The grimy boys also take note of the German shepherd’s low growl and the raised hair on his backbone, and the faux-sexy expression has disappeared from the first kid’s face. The second kid stutters, “N-n-nice puppy dog. P-p-please keep him on the leash.” They glance at each other nervously.
“I rarely see my dog act this way,” I say with self-assurance. “But, oooh, I can tell that he doesn’t like the two of you.” They watch the dog and me, mostly the dog, not sure what to do next.
“Here’s what’s going to happen, so that Warrior doesn’t attack,” I say in a calm voice. “Understand?”
They quickly nod their heads
yes.
“Once I tell you what to do, move slowly and not toward me,” I instruct. “We don’t want Warrior to think you’re threatening me, now do we?” They quickly shake their heads no in agreement.
“What are your names?” I ask. “Only your first names.”
“Jerry,” says the one who called me sugar a moment before.
“T-T-Tony,” answers the other on the hood of my car.
“Ok, Jerry. Tony.” I stand still as a statue next to Warrior. “Slowly move away from my car, but not toward me.” The boys comply. I look at them. They’re pathetic, but perhaps I can use this situation to my advantage.
“Tony, reach into your SUV and toss the keys as far as you can over there.” I point. “Away from Warrior here.” He throws the keys toward a large sign, and they land on the gravel.
“OK. I’ve got a few questions for you.” They stare at me like two deer caught in some powerful headlights. “Relax. Warrior may bite, but I won’t.” I smile a little. “Unless you piss me off.” They’re not laughing at my humor.

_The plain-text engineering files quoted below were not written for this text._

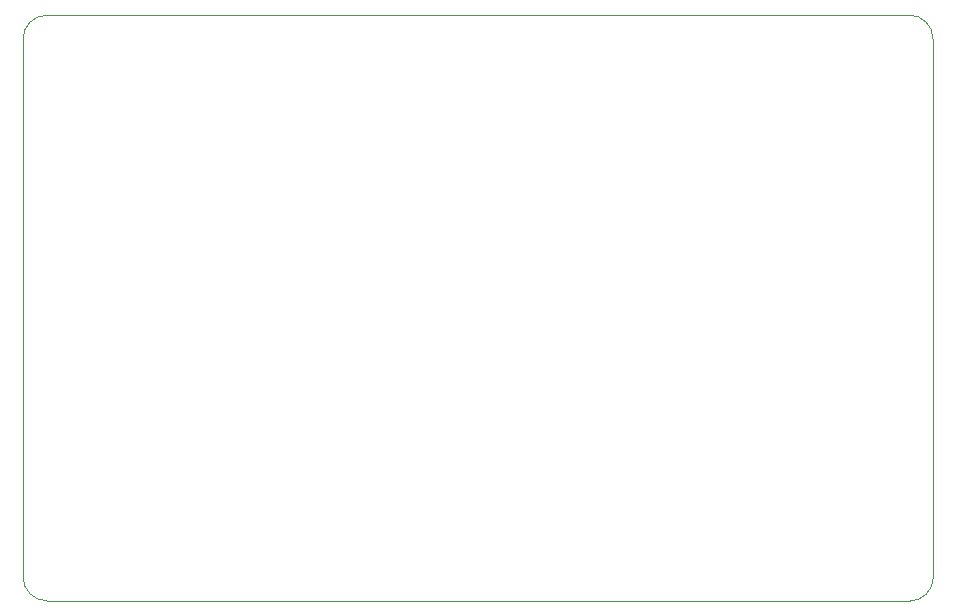
<source format=gbr>
G04 #@! TF.GenerationSoftware,KiCad,Pcbnew,(5.1.10)-1*
G04 #@! TF.CreationDate,2021-12-01T22:29:42+03:00*
G04 #@! TF.ProjectId,hdmi_to_mipi-dsi_converter,68646d69-5f74-46f5-9f6d-6970692d6473,rev?*
G04 #@! TF.SameCoordinates,Original*
G04 #@! TF.FileFunction,Profile,NP*
%FSLAX46Y46*%
G04 Gerber Fmt 4.6, Leading zero omitted, Abs format (unit mm)*
G04 Created by KiCad (PCBNEW (5.1.10)-1) date 2021-12-01 22:29:42*
%MOMM*%
%LPD*%
G01*
G04 APERTURE LIST*
G04 #@! TA.AperFunction,Profile*
%ADD10C,0.050000*%
G04 #@! TD*
G04 APERTURE END LIST*
D10*
X175540000Y-49990000D02*
G75*
G02*
X177540000Y-51990000I0J-2000000D01*
G01*
X177569621Y-97620391D02*
G75*
G02*
X175560000Y-99600000I-2019621J40391D01*
G01*
X102500000Y-99570000D02*
G75*
G02*
X100500000Y-97570000I0J2000000D01*
G01*
X100500000Y-52000000D02*
G75*
G02*
X102500000Y-50000000I2000000J0D01*
G01*
X100500000Y-97570000D02*
X100500000Y-52000000D01*
X175560000Y-99600000D02*
X102500000Y-99570000D01*
X177540000Y-51990000D02*
X177569621Y-97620391D01*
X102500000Y-50000000D02*
X175540000Y-49990000D01*
M02*

</source>
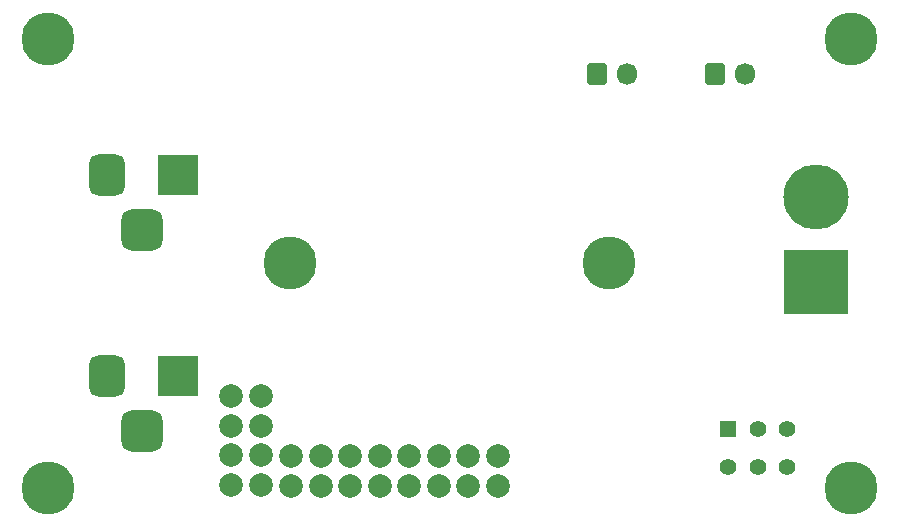
<source format=gbr>
%TF.GenerationSoftware,KiCad,Pcbnew,(6.0.0)*%
%TF.CreationDate,2022-03-05T02:50:21+09:00*%
%TF.ProjectId,latton rt,6c617474-6f6e-4207-9274-2e6b69636164,rev?*%
%TF.SameCoordinates,Original*%
%TF.FileFunction,Soldermask,Bot*%
%TF.FilePolarity,Negative*%
%FSLAX46Y46*%
G04 Gerber Fmt 4.6, Leading zero omitted, Abs format (unit mm)*
G04 Created by KiCad (PCBNEW (6.0.0)) date 2022-03-05 02:50:21*
%MOMM*%
%LPD*%
G01*
G04 APERTURE LIST*
G04 Aperture macros list*
%AMRoundRect*
0 Rectangle with rounded corners*
0 $1 Rounding radius*
0 $2 $3 $4 $5 $6 $7 $8 $9 X,Y pos of 4 corners*
0 Add a 4 corners polygon primitive as box body*
4,1,4,$2,$3,$4,$5,$6,$7,$8,$9,$2,$3,0*
0 Add four circle primitives for the rounded corners*
1,1,$1+$1,$2,$3*
1,1,$1+$1,$4,$5*
1,1,$1+$1,$6,$7*
1,1,$1+$1,$8,$9*
0 Add four rect primitives between the rounded corners*
20,1,$1+$1,$2,$3,$4,$5,0*
20,1,$1+$1,$4,$5,$6,$7,0*
20,1,$1+$1,$6,$7,$8,$9,0*
20,1,$1+$1,$8,$9,$2,$3,0*%
G04 Aperture macros list end*
%ADD10R,3.500000X3.500000*%
%ADD11RoundRect,0.750000X-0.750000X-1.000000X0.750000X-1.000000X0.750000X1.000000X-0.750000X1.000000X0*%
%ADD12RoundRect,0.875000X-0.875000X-0.875000X0.875000X-0.875000X0.875000X0.875000X-0.875000X0.875000X0*%
%ADD13C,2.000000*%
%ADD14C,4.500000*%
%ADD15R,1.400000X1.400000*%
%ADD16C,1.400000*%
%ADD17RoundRect,0.250000X-0.600000X-0.675000X0.600000X-0.675000X0.600000X0.675000X-0.600000X0.675000X0*%
%ADD18O,1.700000X1.850000*%
%ADD19R,5.516000X5.516000*%
%ADD20C,5.516000*%
G04 APERTURE END LIST*
D10*
%TO.C,J1*%
X127000000Y-91500000D03*
D11*
X121000000Y-91500000D03*
D12*
X124000000Y-96200000D03*
%TD*%
D13*
%TO.C,*%
X141600000Y-117800000D03*
%TD*%
D14*
%TO.C,*%
X116000000Y-80000000D03*
%TD*%
D15*
%TO.C,SW1*%
X173592500Y-112975000D03*
D16*
X176092500Y-112975000D03*
X178592500Y-112975000D03*
X173592500Y-116275000D03*
X176092500Y-116275000D03*
X178592500Y-116275000D03*
%TD*%
D14*
%TO.C,*%
X116000000Y-118000000D03*
%TD*%
D13*
%TO.C,*%
X144100000Y-115300000D03*
%TD*%
%TO.C,*%
X139100000Y-117800000D03*
%TD*%
%TO.C,*%
X131500000Y-110250000D03*
%TD*%
%TO.C,*%
X146600000Y-115300000D03*
%TD*%
%TO.C,*%
X144100000Y-117800000D03*
%TD*%
D17*
%TO.C,J3*%
X162500000Y-83000000D03*
D18*
X165000000Y-83000000D03*
%TD*%
D13*
%TO.C,*%
X134000000Y-112750000D03*
%TD*%
%TO.C,*%
X134000000Y-110250000D03*
%TD*%
%TO.C,*%
X141600000Y-115300000D03*
%TD*%
D14*
%TO.C,*%
X184000000Y-80000000D03*
%TD*%
D13*
%TO.C,*%
X154100000Y-115300000D03*
%TD*%
%TO.C,*%
X131500000Y-112750000D03*
%TD*%
%TO.C,*%
X149100000Y-117800000D03*
%TD*%
%TO.C,*%
X139100000Y-115300000D03*
%TD*%
D14*
%TO.C,*%
X184000000Y-118000000D03*
%TD*%
D13*
%TO.C,*%
X151600000Y-115300000D03*
%TD*%
%TO.C,*%
X154100000Y-117800000D03*
%TD*%
%TO.C,*%
X134000000Y-117750000D03*
%TD*%
D10*
%TO.C,J2*%
X127000000Y-108500000D03*
D11*
X121000000Y-108500000D03*
D12*
X124000000Y-113200000D03*
%TD*%
D13*
%TO.C,*%
X136600000Y-115300000D03*
%TD*%
%TO.C,*%
X151600000Y-117800000D03*
%TD*%
D17*
%TO.C,J4*%
X172500000Y-83000000D03*
D18*
X175000000Y-83000000D03*
%TD*%
D13*
%TO.C,*%
X146600000Y-117800000D03*
%TD*%
%TO.C,*%
X136600000Y-117800000D03*
%TD*%
%TO.C,*%
X149100000Y-115300000D03*
%TD*%
%TO.C,*%
X131500000Y-115250000D03*
%TD*%
D14*
%TO.C,Voltmeter*%
X136500000Y-99000000D03*
X163500000Y-99000000D03*
%TD*%
D13*
%TO.C,*%
X134000000Y-115250000D03*
%TD*%
D19*
%TO.C,J5*%
X181000000Y-100600000D03*
D20*
X181000000Y-93400000D03*
%TD*%
D13*
%TO.C,*%
X131500000Y-117750000D03*
%TD*%
M02*

</source>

“OK, Jerry. Do you and Tony hang out here much?”
Tony jumps in. “Th-th-this is where we—”
“Did I speak to you, Tony?” I ask in a harsh tone that I hope makes me sound like one of their high school teachers.
“N-n-no, ma’am.”
“Then, Tony, wait your turn.” I motion to the other guy, Mr. I-think-I’m-so-sexy. “Jerry?” Warrior gives a low growl.
“We’re here a lot, when we have time off from our jobs.” The sweat circles under Jerry’s arms are even more pronounced than when this encounter started minutes ago.
“Either of you ever run into a guy named Bobby Taylor?”
A look of pure panic passes between them.
“Yes? No?” I ask.
“Wh-wh-wh-we heard about him more than know him, ma’am.” Tony shifts from leg to leg, and Warrior watches him closely.